Ukuran kemakmuran masjid, sekali lagi tidak dilihat dari megahnya bangunan atau melimpahnya hidangan takjilan. Tapi dilihat dari banyaknya aktivitas didalamnya serta diukur dari banyaknya jama’ah. Karena itu, ajaklah seluruh kaum muslimin untuk beribadah bersama – sama didalamnya. Jangan sampai, keberadaan masjid hanya dikhususkan bagi satu kelompok saja, satu jama’ah saja, satu ormas saja dll.
Khatimah
Jika masjid eksis di satu daerah, itu pertanda berhasilnya syiar dan dakwah islam. Tapi jika kondisinya memprihatinkan, maka itu jadi satu isyarat rendahnya kualitas keberagamaan umat islam disekelilingnya. Eksistensi masjid menjadi salah satu isu panas saat ini. Entah sebagai korban penggusuran dan tukar guling, atau karena turunnya peran dan fungsi masjid ditengah umat. Dulu masjid menjadi magnet dan pusat kegiatan umat, sekarang banyak peranan yang terpinggirkan dari masjid.
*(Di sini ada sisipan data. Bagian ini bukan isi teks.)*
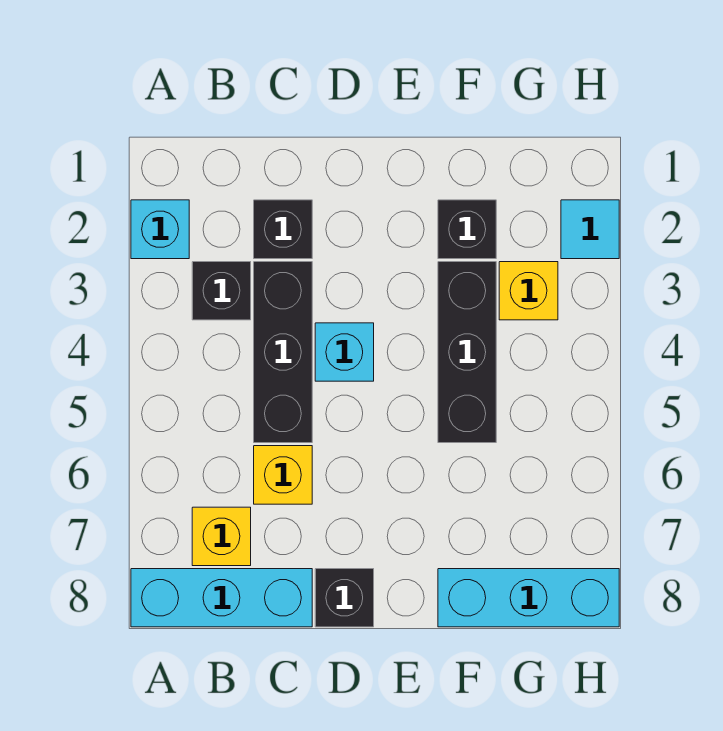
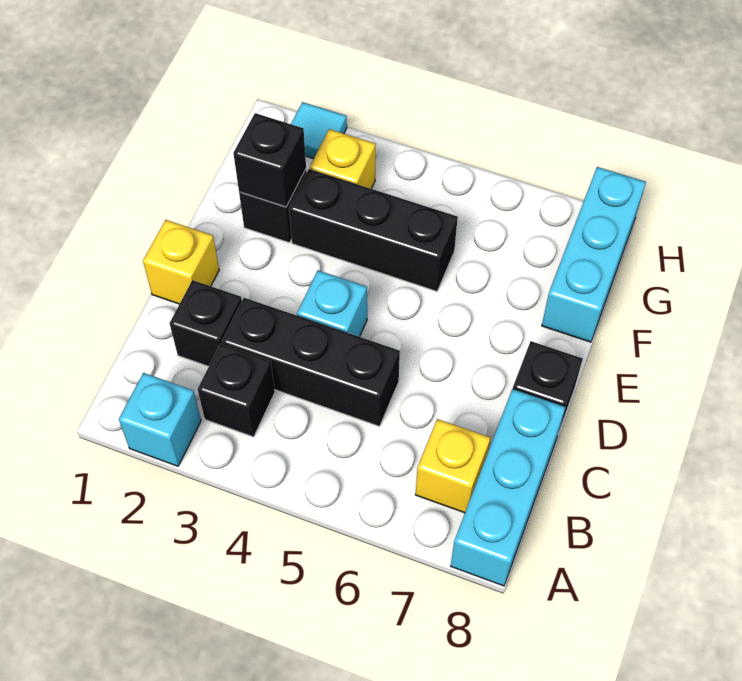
yellow 1x1 brick [254,446,312,504] -> yellow 1x1 brick moved to [143,220,219,304]
none -> black 1x1 brick [233,113,306,207]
Jelang perang Badar, salah satu bentuk peneguhan jatidiri kaum muslimin adalah dialihkannya kiblat, dari Baitul Maqdis ke Baitullah. Kala itu, Baitullah berada dibawah kekuasaan kaum Quraisy. Mulai bangkitlah semangat jihad kaum muslimin untuk membebaskan Baitullah dari cengkraman kaum Quraisy. Saat ini, mulai banyak pemimpin daerah dan komunitas yang berupaya menggusur dan mengebiri peran masjid. Semoga, kondisi ini juga bisa menyadarkan dan membangkitkan daya juang kaum muslimin untuk bergerak dan berdakwah. Mari kita kuatkan tekad untuk meneruskan khidmat Nabi Ibrahim, dengan mendirikan, membersihkan dan memakmurkan masjid. Wallahu a’lam.